> [Items stored in a collection]

▼

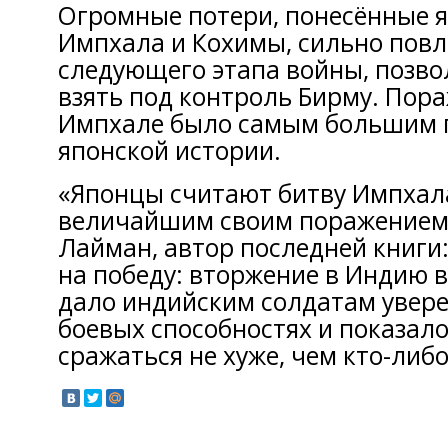
Огромные потери, понесённые 
Импхала и Кохимы, сильно повл
следующего этапа войны, позв
взять под контроль Бирму. Пора
Импхале было самым большим 
японской истории.
«Японцы считают битву Импха
величайшим своим поражением»
Лайман, автор последней книги:
на победу: вторжение в Индию в 
дало индийским солдатам увере
боевых способностях и показало
сражаться не хуже, чем кто-либо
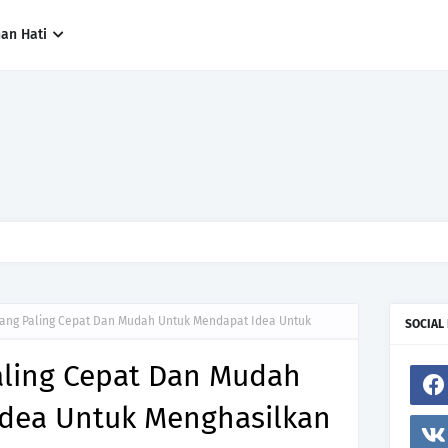
han Hati
ng paling cepat, tetapi siapa yang paling tepat.Jangan sesekali menerima 
h hanya kerana ingin menutup mulut manusia
ang Paling Cepat Dan Mudah Untuk Mendapat Idea Untuk
SOCIAL
aling Cepat Dan Mudah
dea Untuk Menghasilkan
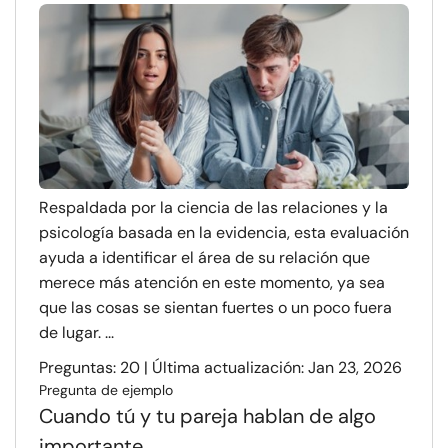
Respaldada por la ciencia de las relaciones y la
psicología basada en la evidencia, esta evaluación
ayuda a identificar el área de su relación que
merece más atención en este momento, ya sea
que las cosas se sientan fuertes o un poco fuera
de lugar. ...
Preguntas: 20 | Última actualización: Jan 23, 2026
Pregunta de ejemplo
Cuando tú y tu pareja hablan de algo
importante...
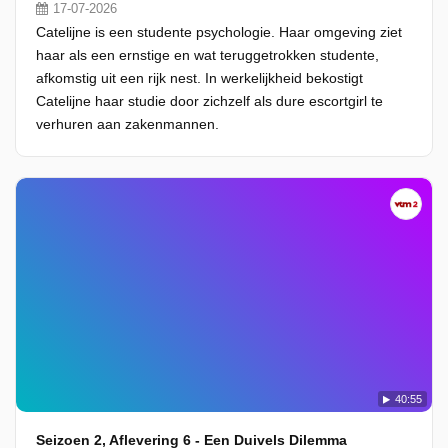
17-07-2026
Catelijne is een studente psychologie. Haar omgeving ziet
haar als een ernstige en wat teruggetrokken studente,
afkomstig uit een rijk nest. In werkelijkheid bekostigt
Catelijne haar studie door zichzelf als dure escortgirl te
verhuren aan zakenmannen.
40:55
Seizoen 2, Aflevering 6 - Een Duivels Dilemma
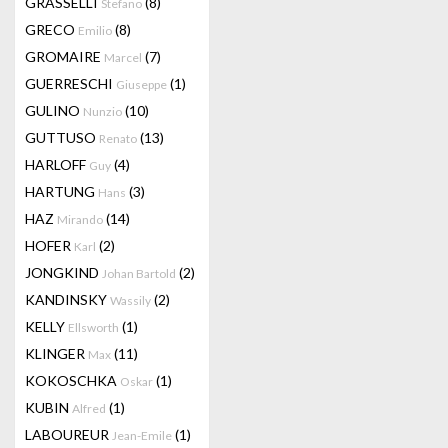
GRASSELLI
(8)
Stefano
GRECO
(8)
Emilio
GROMAIRE
(7)
Marcel
GUERRESCHI
(1)
Giuseppe
GULINO
(10)
Nunzio
GUTTUSO
(13)
Renato
HARLOFF
(4)
Guy
HARTUNG
(3)
Hans
HAZ
(14)
Mirando
HOFER
(2)
Karl
JONGKIND
(2)
Johan Bartold
KANDINSKY
(2)
Wassily
KELLY
(1)
Ellsworth
KLINGER
(11)
Max
KOKOSCHKA
(1)
Oskar
KUBIN
(1)
Alfred
LABOUREUR
(1)
Jean-Emile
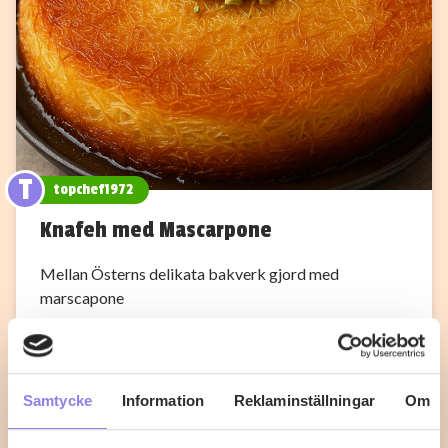
T
topchef1972
Knafeh med Mascarpone
Mellan Österns delikata bakverk gjord med
marscapone
1
0
Samtycke
Information
Reklaminställningar
Om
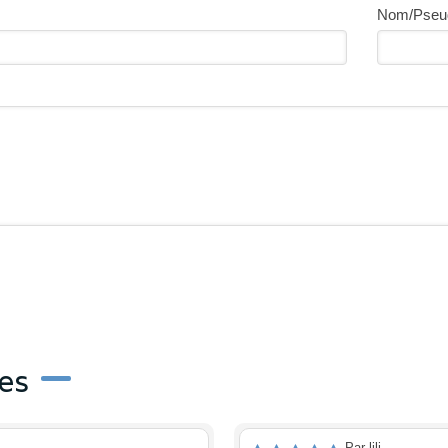
Nom/Pseu
es
Par lili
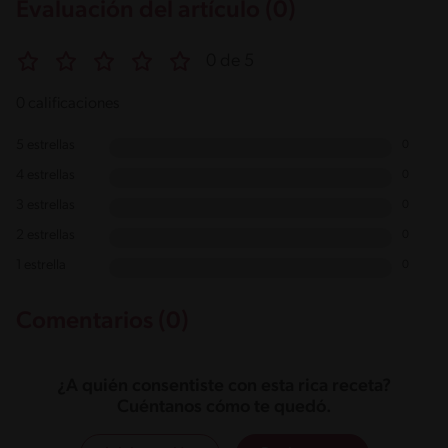
Evaluación del artículo (0)
0 de 5
0 calificaciones
5 estrellas
0
4 estrellas
0
3 estrellas
0
2 estrellas
0
1 estrella
0
Comentarios (0)
¿A quién consentiste con esta rica receta?
Cuéntanos cómo te quedó.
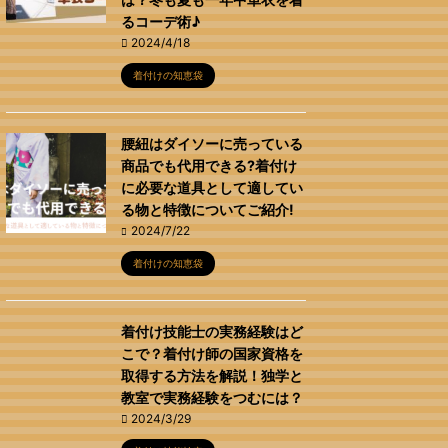
るコーデ術♪
2024/4/18
着付けの知恵袋
腰紐はダイソーに売っている
商品でも代用できる?着付け
に必要な道具として適してい
る物と特徴についてご紹介!
2024/7/22
着付けの知恵袋
着付け技能士の実務経験はど
こで？着付け師の国家資格を
取得する方法を解説！独学と
教室で実務経験をつむには？
2024/3/29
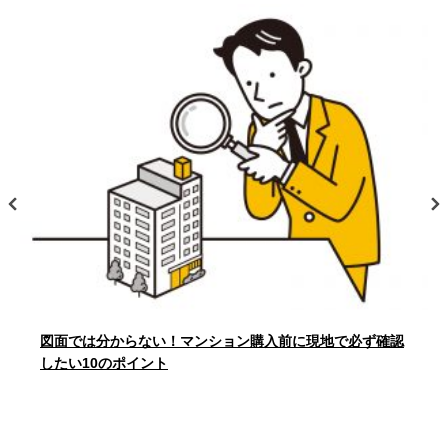
沖野
辛川
沖野
沖野
沖野
沖野
辛川
辛川
辛川
辛川
2
建物面積 260.83m
26/07/25
久保田
向陽台
久保田
久保田
久保田
久保田
向陽台
向陽台
向陽台
向陽台
新着
熊本市西区池田２丁目 売地（建築条件なし）
新山
杉並台
新山
新山
新山
新山
杉並台
杉並台
杉並台
杉並台
350万円
2
土地面積 198.34m
津久礼
戸次
津久礼
津久礼
津久礼
津久礼
戸次
戸次
戸次
戸次
26/07/24
花立
原水
花立
花立
花立
花立
原水
原水
原水
原水
新着
熊本市南区土河原町 中古戸建
馬場楠
光の森
馬場楠
馬場楠
馬場楠
馬場楠
光の森
光の森
光の森
光の森
1,499万円
2
建物面積 94.75m
曲手
武蔵ヶ丘
曲手
曲手
曲手
曲手
武蔵ヶ丘
武蔵ヶ丘
武蔵ヶ丘
武蔵ヶ丘
26/07/24
図面では分からない！マンション購入前に現地で必ず確認
新着
武蔵ヶ丘北
武蔵ヶ丘北
武蔵ヶ丘北
武蔵ヶ丘北
武蔵ヶ丘北
したい10のポイント
レーベン熊本駅レクシア（ペット可マンション）の新着物件
情報が登録されました。詳しくはお問い合わせください。
阿蘇郡南阿蘇村
阿蘇郡南阿蘇村
阿蘇郡南阿蘇村
阿蘇郡南阿蘇村
阿蘇郡南阿蘇村
26/07/24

▲

> [How to complete this task]
Count the lines in the data above that contain the word "studente", and give only the number.

> [Exercise solution]
2